Federação Nacional dos Sindicatos de Empresas de Recursos Humanos, Trabalho Temporário e Terceirizado

Vagas formais voltaram em abril, estimam analistas - Valor Econômico

O mercado de trabalho formal deve voltar a gerar vagas em abril, após fechamento de postos em março, porém em patamar abaixo da média para o mês, refletindo a fraqueza da economia. A mediana das projeções de 18 consultorias e instituições financeiras ouvidas pelo Valor Data aponta para a abertura de 78 mil vagas em abril, após fechamento de 43,2 mil postos em março. As projeções estão bastante dispersas e variam do fechamento de 23 mil vagas até abertura de 160 mil. Se confirmada a mediana das projeções, o Caged de abril virá 33% abaixo do resultado de igual mês de 2018, quando foram criados 115,9 mil empregos com carteira assinada. A média histórica para meses de abril é de abertura de 129,7 mil vagas.

O Ministério da Economia ainda não tem data para divulgação do Cadastro Geral de Empregados e Desempregados (Caged) de abril, mas ele costuma ser publicado sempre próximo ao dia 20 do mês seguinte ao de referência. O Caged teve um primeiro trimestre volátil, com um saldo de janeiro abaixo do esperado (34 mil), seguido por um fevereiro atipicamente forte (173 mil) e um março em sentido oposto (-43 mil), impactados pela mudança de calendário do Carnaval. O segundo trimestre, então, deverá ser um termômetro mais fiel do ritmo da atividade este ano.

A MB Associados projeta a abertura de 52 mil vagas formais em abril. "Esperamos um número significativamente melhor do que março, mas ainda uma queda forte em relação a abril do ano passado", afirma Sergio Vale, economista-chefe da MB Associados. "Ou seja, a sinalização não é muito boa, os dados de mercado de trabalho mostram desaceleração desde o final do ano passado." O Bradesco tem avaliação similar. "Os dados de abril deverão seguir fracos, com geração de cerca de 90 mil vagas formais, abaixo das 115 mil vagas criadas no mesmo mês de 2018", escreve a equipe do banco, em relatório. Vale acredita que há uma forte tendência de o saldo do Caged neste ano ser menor do que o do ano passado, condizente com o crescimento da economia que tende a ser pior do que o de 2018.

A MB Associados estima por ora um PIB de 1,1% para 2019 e saldo do Caged de 528 mil vagas, mas ambas as projeções têm viés de baixa.

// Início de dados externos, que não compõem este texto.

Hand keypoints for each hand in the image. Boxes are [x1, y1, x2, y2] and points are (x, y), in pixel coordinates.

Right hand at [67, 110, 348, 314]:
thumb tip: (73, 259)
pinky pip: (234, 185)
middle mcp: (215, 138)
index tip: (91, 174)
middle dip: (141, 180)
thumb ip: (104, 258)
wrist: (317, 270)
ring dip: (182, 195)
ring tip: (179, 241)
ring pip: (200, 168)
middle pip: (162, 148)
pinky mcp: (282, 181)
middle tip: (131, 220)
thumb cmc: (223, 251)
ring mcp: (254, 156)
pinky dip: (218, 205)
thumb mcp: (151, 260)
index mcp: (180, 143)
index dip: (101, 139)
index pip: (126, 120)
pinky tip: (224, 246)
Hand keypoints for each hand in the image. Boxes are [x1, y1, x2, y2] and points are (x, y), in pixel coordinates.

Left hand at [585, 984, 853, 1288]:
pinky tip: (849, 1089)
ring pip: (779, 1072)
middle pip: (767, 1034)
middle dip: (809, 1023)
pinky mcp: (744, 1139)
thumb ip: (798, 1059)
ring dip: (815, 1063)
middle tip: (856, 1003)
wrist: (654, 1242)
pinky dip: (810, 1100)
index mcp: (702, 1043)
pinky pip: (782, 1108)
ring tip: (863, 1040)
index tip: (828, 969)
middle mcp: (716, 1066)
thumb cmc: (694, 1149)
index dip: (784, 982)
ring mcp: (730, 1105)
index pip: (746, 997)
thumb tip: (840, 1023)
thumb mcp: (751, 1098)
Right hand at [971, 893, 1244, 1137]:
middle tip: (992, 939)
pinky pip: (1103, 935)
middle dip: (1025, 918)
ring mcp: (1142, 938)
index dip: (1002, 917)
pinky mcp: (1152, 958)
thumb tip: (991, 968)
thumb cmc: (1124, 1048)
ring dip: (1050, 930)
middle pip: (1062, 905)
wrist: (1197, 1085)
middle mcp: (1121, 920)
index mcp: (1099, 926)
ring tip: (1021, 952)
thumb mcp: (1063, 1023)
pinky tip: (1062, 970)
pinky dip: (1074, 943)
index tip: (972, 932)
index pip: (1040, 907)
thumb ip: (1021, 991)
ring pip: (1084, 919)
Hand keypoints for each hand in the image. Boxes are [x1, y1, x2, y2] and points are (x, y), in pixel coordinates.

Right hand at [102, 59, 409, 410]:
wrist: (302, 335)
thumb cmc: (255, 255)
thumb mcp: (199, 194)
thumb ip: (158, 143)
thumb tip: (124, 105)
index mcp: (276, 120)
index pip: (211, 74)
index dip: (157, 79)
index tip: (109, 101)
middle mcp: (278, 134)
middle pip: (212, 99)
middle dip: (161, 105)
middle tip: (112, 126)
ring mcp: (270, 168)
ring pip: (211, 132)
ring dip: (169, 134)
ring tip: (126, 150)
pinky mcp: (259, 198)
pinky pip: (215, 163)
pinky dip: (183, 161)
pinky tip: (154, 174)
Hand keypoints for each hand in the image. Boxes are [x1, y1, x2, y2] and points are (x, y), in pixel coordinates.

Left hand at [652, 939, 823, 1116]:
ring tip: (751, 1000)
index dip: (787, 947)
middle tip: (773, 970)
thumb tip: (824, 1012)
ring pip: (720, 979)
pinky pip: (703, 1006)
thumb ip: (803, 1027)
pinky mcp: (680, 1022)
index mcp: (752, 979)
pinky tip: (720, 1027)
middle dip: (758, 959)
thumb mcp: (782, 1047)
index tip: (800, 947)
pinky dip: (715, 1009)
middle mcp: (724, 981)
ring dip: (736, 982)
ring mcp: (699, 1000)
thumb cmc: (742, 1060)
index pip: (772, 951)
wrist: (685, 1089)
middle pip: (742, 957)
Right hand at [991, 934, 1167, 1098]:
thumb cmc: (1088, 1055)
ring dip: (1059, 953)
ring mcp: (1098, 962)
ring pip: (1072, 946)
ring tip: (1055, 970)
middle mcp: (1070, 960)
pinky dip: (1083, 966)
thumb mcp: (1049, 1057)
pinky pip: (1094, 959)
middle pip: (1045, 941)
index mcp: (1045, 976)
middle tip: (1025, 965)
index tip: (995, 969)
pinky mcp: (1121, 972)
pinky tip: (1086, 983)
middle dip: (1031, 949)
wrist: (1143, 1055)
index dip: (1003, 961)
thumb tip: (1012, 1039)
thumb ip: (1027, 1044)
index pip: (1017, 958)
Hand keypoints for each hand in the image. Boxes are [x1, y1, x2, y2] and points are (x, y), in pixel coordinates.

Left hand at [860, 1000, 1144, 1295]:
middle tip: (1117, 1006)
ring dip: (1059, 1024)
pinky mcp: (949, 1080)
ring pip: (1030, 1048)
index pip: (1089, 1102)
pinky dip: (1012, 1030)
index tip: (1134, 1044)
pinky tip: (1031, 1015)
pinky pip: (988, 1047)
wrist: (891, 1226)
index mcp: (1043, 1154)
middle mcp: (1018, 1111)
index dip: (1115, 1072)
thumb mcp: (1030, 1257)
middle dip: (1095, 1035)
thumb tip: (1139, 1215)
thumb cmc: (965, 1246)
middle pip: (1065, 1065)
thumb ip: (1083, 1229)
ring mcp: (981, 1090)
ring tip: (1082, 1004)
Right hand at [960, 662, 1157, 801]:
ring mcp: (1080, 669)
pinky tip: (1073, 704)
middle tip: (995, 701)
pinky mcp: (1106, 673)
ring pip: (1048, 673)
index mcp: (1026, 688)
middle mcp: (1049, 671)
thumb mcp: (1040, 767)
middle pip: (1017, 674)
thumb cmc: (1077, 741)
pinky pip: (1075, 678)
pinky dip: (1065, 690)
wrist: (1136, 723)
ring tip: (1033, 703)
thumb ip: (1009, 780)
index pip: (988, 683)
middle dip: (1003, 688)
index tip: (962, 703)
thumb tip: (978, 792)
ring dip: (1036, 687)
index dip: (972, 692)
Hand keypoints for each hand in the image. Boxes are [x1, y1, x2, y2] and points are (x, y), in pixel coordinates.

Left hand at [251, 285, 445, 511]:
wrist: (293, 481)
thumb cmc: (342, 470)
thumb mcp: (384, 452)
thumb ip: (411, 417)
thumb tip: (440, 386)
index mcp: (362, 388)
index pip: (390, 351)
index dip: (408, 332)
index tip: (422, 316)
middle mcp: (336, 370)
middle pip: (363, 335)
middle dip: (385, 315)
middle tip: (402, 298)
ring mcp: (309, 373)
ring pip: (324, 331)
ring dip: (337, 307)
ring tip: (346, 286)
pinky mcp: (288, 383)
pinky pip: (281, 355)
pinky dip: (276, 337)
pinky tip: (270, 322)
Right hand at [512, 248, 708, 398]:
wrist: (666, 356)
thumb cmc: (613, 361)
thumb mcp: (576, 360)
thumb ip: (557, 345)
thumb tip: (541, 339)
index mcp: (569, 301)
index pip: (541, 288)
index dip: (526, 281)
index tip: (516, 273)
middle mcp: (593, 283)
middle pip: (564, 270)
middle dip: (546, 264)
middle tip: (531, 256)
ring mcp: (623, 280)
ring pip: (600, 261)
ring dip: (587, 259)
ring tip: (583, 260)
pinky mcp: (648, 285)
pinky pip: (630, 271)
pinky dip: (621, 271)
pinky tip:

No ano passado, o PIB cresceu 1,1% e o saldo do Caged foi positivo em 421 mil vagas. A mediana de 15 estimativas colhidas pelo Valor Data aponta para saldo de 550 mil empregos formais em 2019. O número teve redução relevante em relação à coleta para o Caged referente ao mês de março, quando a mediana para o ano era de 725 mil vagas.

O economista-chefe da MB Associados avalia, no entanto, que ainda é improvável a hipótese de a taxa média de desemprego deste ano ficar acima daquela de 2018. "Tem a chance de a taxa média ficar muito próxima da do ano passado, de 12,3%", afirma Vale, que tem viés de alta para sua estimativa de uma taxa média de desemprego de 11,9% neste ano. "Mas, para ter uma taxa pior, precisaria haver uma deterioração mais aguda da economia." O Haitong projeta abertura de 91 mil vagas, o que, com ajuste sazonal, representaria o fechamento de 14 mil postos, contra perda de 75 mil vagas em março. "Os números do Caged perderam força, reforçando a percepção de que a taxa de desemprego deve cair lentamente nos próximos meses", escreve Flávio Serrano, em relatório.